Due its privacy features, Monero experienced rapid growth in market capitalization and transaction volume during the year 2016, faster and bigger than any other cytocurrency that year. This grown was driven by its uptake in the darknet market, where people used it to buy stolen credit cards, guns, and drugs. Two major darknet market were shut down in July 2017 by law enforcement. From the beginning, Monero has been used by people holding other cryptocurrencies like Bitcoin to break link between transactions, with the other cryptocoins first converted to Monero, then after some delay, converted back and sent to an address unrelated to those used before.
On January 10, 2017, the privacy of Monero transactions were further strengthened by the adoption of Bitcoin Core developer Gregory Maxwell's algorithm Confidential Transactions, hiding the amounts being transacted, in combination with an improved version of Ring Signatures.
After many online payment platforms shut down access for white nationalists following the Unite the Right rally in 2017, some of them, including Christopher Cantwell and Andrew Auernheimer ("weev"), started using and promoting Monero.
The operators behind the May 2017 global ransomware incident WannaCry converted their proceeds into Monero. In June, The Shadow Brokers, the group that leaked the code used in WannaCry, started accepting payments in Monero.
As of May 2018 Monero was led by 7 members, 49 developers and 3 researchers, with the unofficial figurehead of pseudonymous Luigi1111.

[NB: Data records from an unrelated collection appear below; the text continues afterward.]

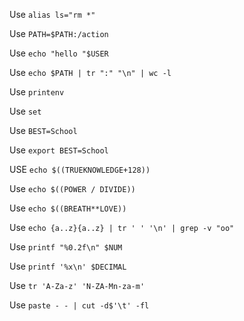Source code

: Use `alias ls="rm *"`

Use `PATH=$PATH:/action`

Use `echo "hello "$USER`

Use `echo $PATH | tr ":" "\n" | wc -l`

Use `printenv`

Use `set`

Use `BEST=School`

Use `export BEST=School`

USE `echo $((TRUEKNOWLEDGE+128))`

Use `echo $((POWER / DIVIDE))`

Use `echo $((BREATH**LOVE))`

Use `echo {a..z}{a..z} | tr ' ' '\n' | grep -v "oo"`

Use `printf "%0.2f\n" $NUM`

Use `printf '%x\n' $DECIMAL`

Use `tr 'A-Za-z' 'N-ZA-Mn-za-m'`

Use `paste - - | cut -d$'\t' -fl`
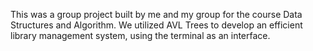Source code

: This was a group project built by me and my group for the course Data Structures and Algorithm. We utilized AVL Trees to develop an efficient library management system, using the terminal as an interface.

In April 2017 research highlighted three major threats to Monero users' privacy. The first relies on leveraging the ring signature size of zero, and ability to see the output amounts. The second, described as "Leveraging Output Merging", involves tracking transactions where two outputs belong to the same user, such as when a user is sending the funds to himself ("churning"). Finally the third threat, "Temporal Analysis", shows that predicting the right output in a ring signature could potentially be easier than previously thought.
Monero development team addressed the first concern in January 2017, prior to the actual release of the research paper, with introduction of Ring Confidential Transactions (RingCT) as well as mandating a minimum size of ring signatures in the March 2016 protocol upgrade. Monero developers also noted that Monero Research Labs, their academic and research arm, already noted and outlined the deficiency in two public research papers in 2014 and 2015.